··· Dataset extract

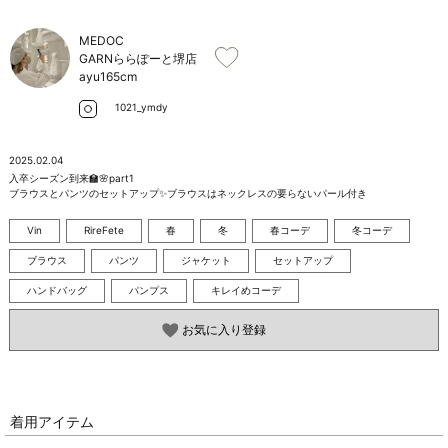
お問い合わせ
MEDOC
GARNららぽーと堺店
ayu
165cm
1021_ymdy
2025.02.04
入卒シーズン到来🏫🌸part1 

ブラウスとパンツのセットアップ✨ブラウスはネックレスの要らないパール付き
Vin
RireFete
春
冬
春コーデ
冬コーデ
ブラウス
パンツ
ジャケット
セットアップ
ハンドバッグ
パンプス
キレイめコーデ
お気に入り登録
着用アイテム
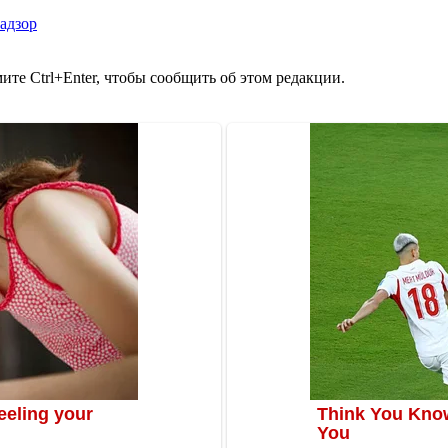
адзор
те Ctrl+Enter, чтобы сообщить об этом редакции.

······

▶ _What to do_
Copy every line of text in the records above word for word, and leave the pictures out of your answer.

▶ _Solution for this exercise_
お問い合わせ
MEDOC
GARNららぽーと堺店
ayu
165cm
1021_ymdy
2025.02.04
入卒シーズン到来🏫🌸part1 

ブラウスとパンツのセットアップ✨ブラウスはネックレスの要らないパール付き
Vin
RireFete
春
冬
春コーデ
冬コーデ
ブラウス
パンツ
ジャケット
セットアップ
ハンドバッグ
パンプス
キレイめコーデ
お気に入り登録
着用アイテム
адзор
те Ctrl+Enter, чтобы сообщить об этом редакции.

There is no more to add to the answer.